„Ins Dunkle schwimmen“: Angewandte zeigt Fluchtwege aus dem Kreativitätszwang
Von Michael Huber
„Kreativität ist zur gesamtgesellschaftlichen Norm geworden“, sagt Cosima Rainer. Die Leiterin der Abteilung „Kunstsammlung und Archiv“ an der Wiener Universität für Angewandte Kunst verweist darauf, dass kaum ein Bewerbungsgespräch, kaum eine Selbstinszenierung in sozialen Medien, kaum eine Imagekampagne ohne den Verweis auf innovatives, unkonventionelles Denken und permanente Neuerfindung auskommt – Eigenschaften, die irgendwann das ureigene Metier von Künstlern und Künstlerinnen zu sein schienen.
Gerade jene, die sich über ihre schöpferische Leistung definieren, hadern aber auch oft damit: Muss man wirklich ein Leben lang für etwas „brennen“, damit dieses Leben als gelungen bezeichnet werden darf? Und woran zeigt sich überhaupt eine kreative Leistung?
Nicht nur Studierende an Kunstunis erhalten in der Schau „Ins Dunkle schwimmen. Abgründe des kreativen Imperativs“, die bis 1. Februar in den Schauräumen der Angewandten im Wiener Heiligenkreuzerhof zu sehen ist, viel Denkstoff zu diesen Fragen. Versammelte Rainer mit ihrem Co-Kurator Robert Müller doch Exponate, die oft Grenzbereiche dessen ausloten, was als „kreativ“ gilt.
Wann ist es ein „Werk“?
Sind etwa die durch Natureinflüsse rissig gewordenen Tonblöcke der Künstlerin Ursula Rossek schon ein „Werk“ oder nur die Vorstufe eines solchen? Welcher kreative Akt liegt den Gittern zugrunde, für die Josef Dabernig vorgefertigte Alu-Profile nach einem bestimmten System zusammenschraubte?

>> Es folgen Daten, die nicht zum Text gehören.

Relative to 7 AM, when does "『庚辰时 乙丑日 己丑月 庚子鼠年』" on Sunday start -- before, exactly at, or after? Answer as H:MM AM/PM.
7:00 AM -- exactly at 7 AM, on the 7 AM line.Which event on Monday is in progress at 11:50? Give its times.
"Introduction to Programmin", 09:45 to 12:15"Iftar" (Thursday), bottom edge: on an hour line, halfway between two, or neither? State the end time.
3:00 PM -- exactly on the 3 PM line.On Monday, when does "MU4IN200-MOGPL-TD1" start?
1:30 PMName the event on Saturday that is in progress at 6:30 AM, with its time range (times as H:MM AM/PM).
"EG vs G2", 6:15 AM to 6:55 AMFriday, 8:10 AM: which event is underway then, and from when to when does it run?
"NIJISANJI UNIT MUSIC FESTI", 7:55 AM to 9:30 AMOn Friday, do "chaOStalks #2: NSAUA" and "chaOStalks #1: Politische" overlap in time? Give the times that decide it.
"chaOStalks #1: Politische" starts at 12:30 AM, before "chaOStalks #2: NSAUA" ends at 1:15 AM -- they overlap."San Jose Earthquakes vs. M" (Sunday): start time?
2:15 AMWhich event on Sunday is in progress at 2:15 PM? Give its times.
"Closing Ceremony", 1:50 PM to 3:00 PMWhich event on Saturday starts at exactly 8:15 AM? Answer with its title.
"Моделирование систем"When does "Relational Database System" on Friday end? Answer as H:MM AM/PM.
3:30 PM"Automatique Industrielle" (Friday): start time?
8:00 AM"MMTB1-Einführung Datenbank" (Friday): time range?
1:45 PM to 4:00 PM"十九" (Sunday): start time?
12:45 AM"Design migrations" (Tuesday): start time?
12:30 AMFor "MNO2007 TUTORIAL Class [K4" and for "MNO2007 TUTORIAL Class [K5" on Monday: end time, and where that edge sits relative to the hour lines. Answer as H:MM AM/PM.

Ständige Wiederholungen eines Prozesses, wie sie auch die Künstlerin Hanne Darboven mithilfe von Tabellenaufzeichnungen praktizierte, fordern dazu Ideen einer schöpferisch „aus dem Inneren“ entstandenen Kunst heraus.
Die Schau führt dazu Beispiele der Verweigerung vor, etwa jene der Konzeptkünstlerin Lee Lozano, die sich mit einer Reihe von Aktionen 1969 sukzessive aus der Kunstwelt verabschiedete und dabei beschrieb, wie dieses System Grenzen zwischen Zugehörigen und Außenseitern etabliert. Und dann ist da Franz West, der das Herumflätzen, Knotzen und An-die-Decke starren selbst zum Teil seiner Kunst erhob, in der Folge aber auch eine Menge an greifbaren Objekten produzierte, die heute zu Topsellern am Kunstmarkt zählen.
Wests 1989 für die Venedig-Biennale geschaffene „Liège“ (der Akzent erhöht die Konfusion bzw. Bedeutungsvielfalt) wurde im Heiligenkreuzerhof neben einer Darboven-Tabelle und einem fluffigen Muppets-Tier des Künstlers Tonio Kröner platziert. Die Maskottchen stehen an mehreren Orten der Schau buchstäblich „daneben“ , verkörpern möglicherweise diejenigen, die auf den Einlass ins Kunstsystem warten.
Doch gibt es ein „Scheitern“ dort überhaupt – oder zerschellt der Einzelne vielleicht nur an willkürlichen Anforderungen? Gerade weil die Schau nicht leicht zu knacken ist, bietet sie sich als Nachdenkraum für solche Fragen an.